GOAL OF THE EXERCISE
Only the pictures are to be omitted; every entry beneath should otherwise be duplicated exactly.

(MATERIAL FOR THIS EXERCISE Opens)

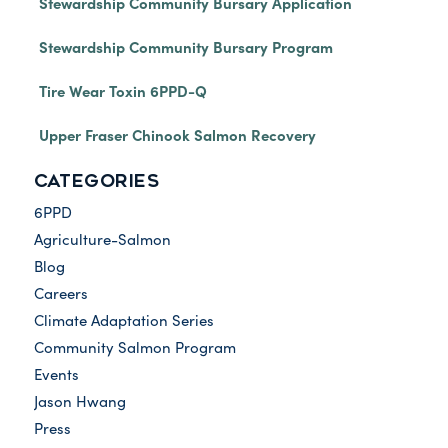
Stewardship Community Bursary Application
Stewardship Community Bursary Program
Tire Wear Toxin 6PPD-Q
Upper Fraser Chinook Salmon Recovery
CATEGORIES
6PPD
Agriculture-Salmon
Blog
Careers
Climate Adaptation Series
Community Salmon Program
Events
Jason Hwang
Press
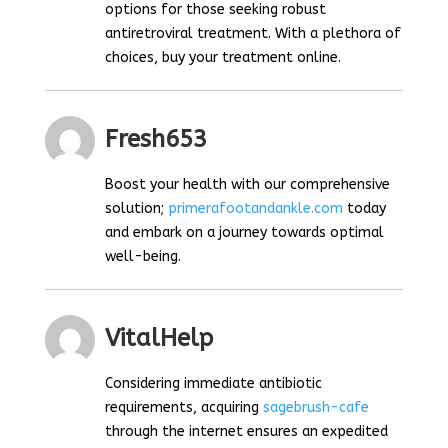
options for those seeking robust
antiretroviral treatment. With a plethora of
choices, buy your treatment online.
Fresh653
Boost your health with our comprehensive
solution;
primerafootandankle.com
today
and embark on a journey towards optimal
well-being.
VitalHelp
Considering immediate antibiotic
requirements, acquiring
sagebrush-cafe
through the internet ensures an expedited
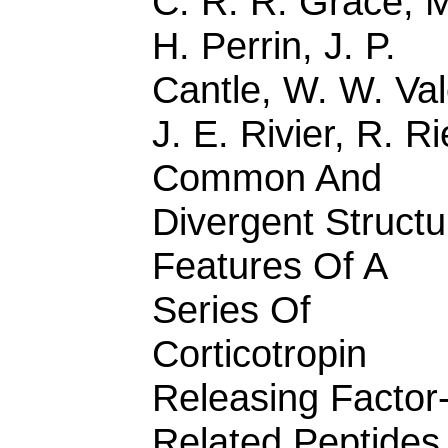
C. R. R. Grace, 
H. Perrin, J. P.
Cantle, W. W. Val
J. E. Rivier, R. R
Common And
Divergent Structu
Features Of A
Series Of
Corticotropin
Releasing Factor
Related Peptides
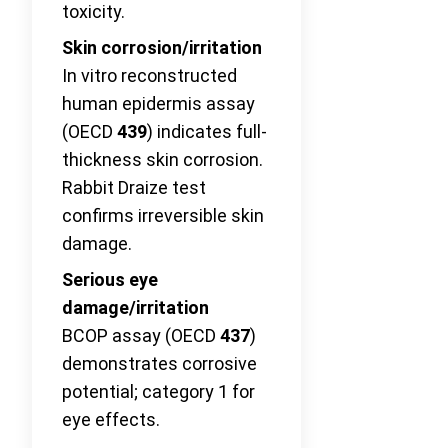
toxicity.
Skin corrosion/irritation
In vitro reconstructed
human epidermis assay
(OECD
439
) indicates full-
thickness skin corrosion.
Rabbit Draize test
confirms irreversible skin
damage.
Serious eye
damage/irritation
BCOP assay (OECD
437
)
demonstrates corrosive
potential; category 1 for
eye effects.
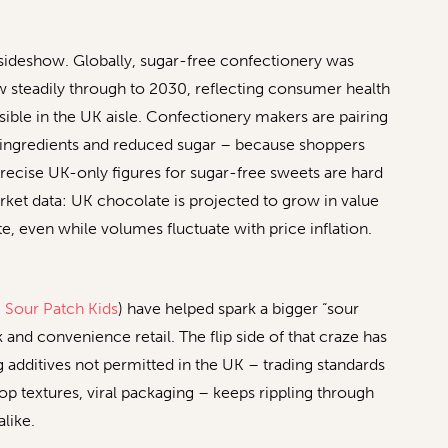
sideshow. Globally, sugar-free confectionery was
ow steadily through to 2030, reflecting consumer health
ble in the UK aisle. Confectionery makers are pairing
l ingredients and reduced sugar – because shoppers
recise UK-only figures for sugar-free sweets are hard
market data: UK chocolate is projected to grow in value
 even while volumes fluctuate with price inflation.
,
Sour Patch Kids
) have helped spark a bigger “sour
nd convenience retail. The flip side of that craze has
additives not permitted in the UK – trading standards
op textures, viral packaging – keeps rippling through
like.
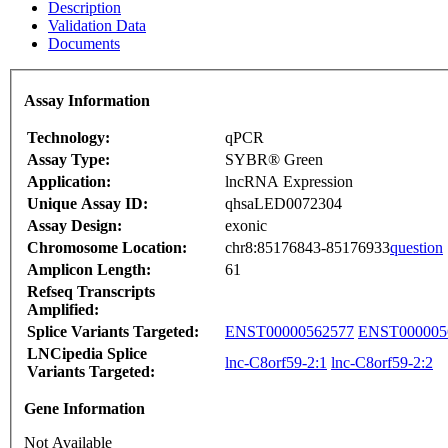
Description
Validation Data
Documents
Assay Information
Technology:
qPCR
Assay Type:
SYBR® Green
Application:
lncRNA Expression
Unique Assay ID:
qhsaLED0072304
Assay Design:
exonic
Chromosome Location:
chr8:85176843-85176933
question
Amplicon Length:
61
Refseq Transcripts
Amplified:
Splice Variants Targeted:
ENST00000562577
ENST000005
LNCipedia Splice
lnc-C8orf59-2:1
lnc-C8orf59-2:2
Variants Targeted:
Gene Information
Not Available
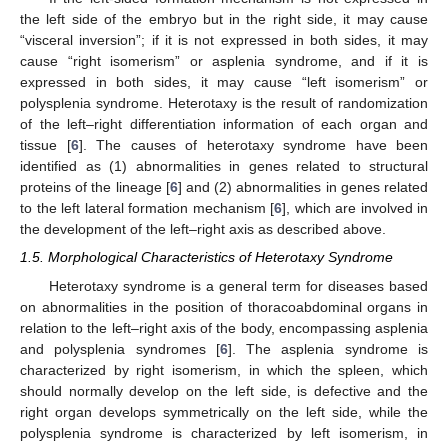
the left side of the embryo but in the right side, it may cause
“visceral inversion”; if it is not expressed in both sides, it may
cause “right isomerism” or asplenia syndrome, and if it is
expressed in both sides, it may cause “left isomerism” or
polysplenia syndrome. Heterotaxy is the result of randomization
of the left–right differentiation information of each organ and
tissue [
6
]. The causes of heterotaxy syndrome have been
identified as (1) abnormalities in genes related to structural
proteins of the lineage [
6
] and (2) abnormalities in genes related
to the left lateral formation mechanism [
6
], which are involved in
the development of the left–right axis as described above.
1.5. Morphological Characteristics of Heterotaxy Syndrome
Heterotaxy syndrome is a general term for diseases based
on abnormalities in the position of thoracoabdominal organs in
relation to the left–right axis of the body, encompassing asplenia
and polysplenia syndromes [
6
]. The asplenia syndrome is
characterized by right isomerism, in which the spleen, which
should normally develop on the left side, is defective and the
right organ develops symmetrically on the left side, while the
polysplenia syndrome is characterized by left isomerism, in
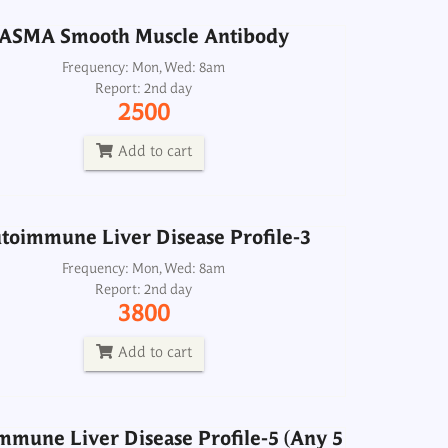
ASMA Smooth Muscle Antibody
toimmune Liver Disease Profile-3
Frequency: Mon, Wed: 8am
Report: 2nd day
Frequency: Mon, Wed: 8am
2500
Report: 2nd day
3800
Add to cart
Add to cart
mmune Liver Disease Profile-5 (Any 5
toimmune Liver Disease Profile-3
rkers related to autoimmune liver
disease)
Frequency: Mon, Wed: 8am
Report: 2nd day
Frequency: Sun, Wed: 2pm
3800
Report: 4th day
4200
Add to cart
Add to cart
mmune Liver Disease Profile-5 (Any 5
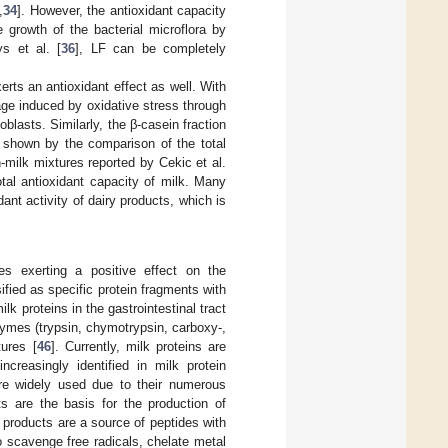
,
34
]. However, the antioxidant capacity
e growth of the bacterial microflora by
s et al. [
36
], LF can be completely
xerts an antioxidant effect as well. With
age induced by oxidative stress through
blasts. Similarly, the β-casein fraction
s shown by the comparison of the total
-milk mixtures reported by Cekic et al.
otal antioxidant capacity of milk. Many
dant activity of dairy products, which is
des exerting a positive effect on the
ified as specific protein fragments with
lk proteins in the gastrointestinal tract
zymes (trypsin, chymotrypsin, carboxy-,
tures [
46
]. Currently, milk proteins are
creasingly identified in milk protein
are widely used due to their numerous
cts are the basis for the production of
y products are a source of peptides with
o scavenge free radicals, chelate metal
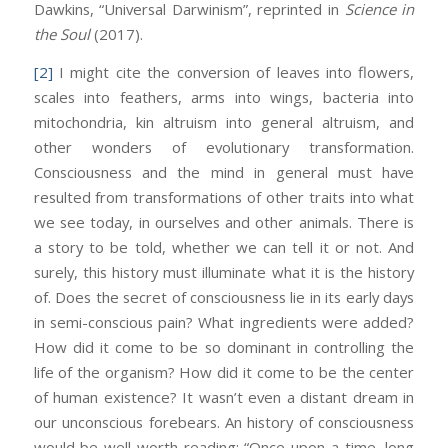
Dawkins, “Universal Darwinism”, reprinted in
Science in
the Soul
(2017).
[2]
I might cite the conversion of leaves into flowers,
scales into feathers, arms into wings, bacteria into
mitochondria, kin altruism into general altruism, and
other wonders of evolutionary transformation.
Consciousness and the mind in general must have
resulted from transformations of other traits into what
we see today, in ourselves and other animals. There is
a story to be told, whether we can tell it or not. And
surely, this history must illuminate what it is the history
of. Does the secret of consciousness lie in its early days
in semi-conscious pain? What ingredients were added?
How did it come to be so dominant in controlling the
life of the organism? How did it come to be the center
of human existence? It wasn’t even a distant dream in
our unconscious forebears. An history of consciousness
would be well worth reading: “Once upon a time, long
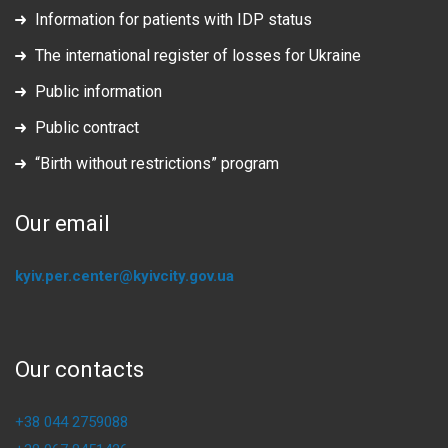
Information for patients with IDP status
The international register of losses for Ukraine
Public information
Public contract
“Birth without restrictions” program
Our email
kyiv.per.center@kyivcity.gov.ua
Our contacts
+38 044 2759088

(MATERIAL FOR THIS EXERCISE Closes)

TASK SOLUTION
Stewardship Community Bursary Application
Stewardship Community Bursary Program
Tire Wear Toxin 6PPD-Q
Upper Fraser Chinook Salmon Recovery
CATEGORIES
6PPD
Agriculture-Salmon
Blog
Careers
Climate Adaptation Series
Community Salmon Program
Events
Jason Hwang
Press
options for those seeking robust
antiretroviral treatment. With a plethora of
choices, buy your treatment online.
Fresh653
Boost your health with our comprehensive
solution;
primerafootandankle.com
today
and embark on a journey towards optimal
well-being.
VitalHelp
Considering immediate antibiotic
requirements, acquiring
sagebrush-cafe
through the internet ensures an expedited
C. R. R. Grace, 
H. Perrin, J. P.
Cantle, W. W. Val
J. E. Rivier, R. R
Common And
Divergent Structu
Features Of A
Series Of
Corticotropin
Releasing Factor
Related Peptides
toxicity.
Skin corrosion/irritation
In vitro reconstructed
human epidermis assay
(OECD
439
) indicates full-
thickness skin corrosion.
Rabbit Draize test
confirms irreversible skin
damage.
Serious eye
damage/irritation
BCOP assay (OECD
437
)
demonstrates corrosive
potential; category 1 for
eye effects.
sideshow. Globally, sugar-free confectionery was
ow steadily through to 2030, reflecting consumer health
ble in the UK aisle. Confectionery makers are pairing
l ingredients and reduced sugar – because shoppers
recise UK-only figures for sugar-free sweets are hard
market data: UK chocolate is projected to grow in value
 even while volumes fluctuate with price inflation.
,
Sour Patch Kids
) have helped spark a bigger “sour
nd convenience retail. The flip side of that craze has
additives not permitted in the UK – trading standards
op textures, viral packaging – keeps rippling through
like.
Description
Validation Data
Documents
Assay Information
Technology:
qPCR
Assay Type:
SYBR® Green
Application:
lncRNA Expression
Unique Assay ID:
qhsaLED0072304
Assay Design:
exonic
Chromosome Location:
chr8:85176843-85176933
question
Amplicon Length:
61
Refseq Transcripts
Amplified:
Splice Variants Targeted:
ENST00000562577
ENST000005
LNCipedia Splice
lnc-C8orf59-2:1
lnc-C8orf59-2:2
Variants Targeted:
Gene Information
Not Available
the left side of the embryo but in the right side, it may cause
“visceral inversion”; if it is not expressed in both sides, it may
cause “right isomerism” or asplenia syndrome, and if it is
expressed in both sides, it may cause “left isomerism” or
polysplenia syndrome. Heterotaxy is the result of randomization
of the left–right differentiation information of each organ and
tissue [
6
]. The causes of heterotaxy syndrome have been
identified as (1) abnormalities in genes related to structural
proteins of the lineage [
6
] and (2) abnormalities in genes related
to the left lateral formation mechanism [
6
], which are involved in
the development of the left–right axis as described above.
1.5. Morphological Characteristics of Heterotaxy Syndrome
Heterotaxy syndrome is a general term for diseases based
on abnormalities in the position of thoracoabdominal organs in
relation to the left–right axis of the body, encompassing asplenia
and polysplenia syndromes [
6
]. The asplenia syndrome is
characterized by right isomerism, in which the spleen, which
should normally develop on the left side, is defective and the
right organ develops symmetrically on the left side, while the
polysplenia syndrome is characterized by left isomerism, in
ASMA Smooth Muscle Antibody
toimmune Liver Disease Profile-3
Frequency: Mon, Wed: 8am
Report: 2nd day
Frequency: Mon, Wed: 8am
2500
Report: 2nd day
3800
Add to cart
Add to cart
mmune Liver Disease Profile-5 (Any 5
toimmune Liver Disease Profile-3
rkers related to autoimmune liver
disease)
Frequency: Mon, Wed: 8am
Report: 2nd day
Frequency: Sun, Wed: 2pm
3800
Report: 4th day
4200
Add to cart
Add to cart
mmune Liver Disease Profile-5 (Any 5
,
34
]. However, the antioxidant capacity
e growth of the bacterial microflora by
s et al. [
36
], LF can be completely
xerts an antioxidant effect as well. With
age induced by oxidative stress through
blasts. Similarly, the β-casein fraction
s shown by the comparison of the total
-milk mixtures reported by Cekic et al.
otal antioxidant capacity of milk. Many
dant activity of dairy products, which is
des exerting a positive effect on the
ified as specific protein fragments with
lk proteins in the gastrointestinal tract
zymes (trypsin, chymotrypsin, carboxy-,
tures [
46
]. Currently, milk proteins are
creasingly identified in milk protein
are widely used due to their numerous
cts are the basis for the production of
y products are a source of peptides with
o scavenge free radicals, chelate metal
Dawkins, “Universal Darwinism”, reprinted in
Science in
the Soul
(2017).
[2]
I might cite the conversion of leaves into flowers,
scales into feathers, arms into wings, bacteria into
mitochondria, kin altruism into general altruism, and
other wonders of evolutionary transformation.
Consciousness and the mind in general must have
resulted from transformations of other traits into what
we see today, in ourselves and other animals. There is
a story to be told, whether we can tell it or not. And
surely, this history must illuminate what it is the history
of. Does the secret of consciousness lie in its early days
in semi-conscious pain? What ingredients were added?
How did it come to be so dominant in controlling the
life of the organism? How did it come to be the center
of human existence? It wasn’t even a distant dream in
our unconscious forebears. An history of consciousness
would be well worth reading: “Once upon a time, long
Information for patients with IDP status
The international register of losses for Ukraine
Public information
Public contract
“Birth without restrictions” program
Our email
kyiv.per.center@kyivcity.gov.ua
Our contacts
+38 044 2759088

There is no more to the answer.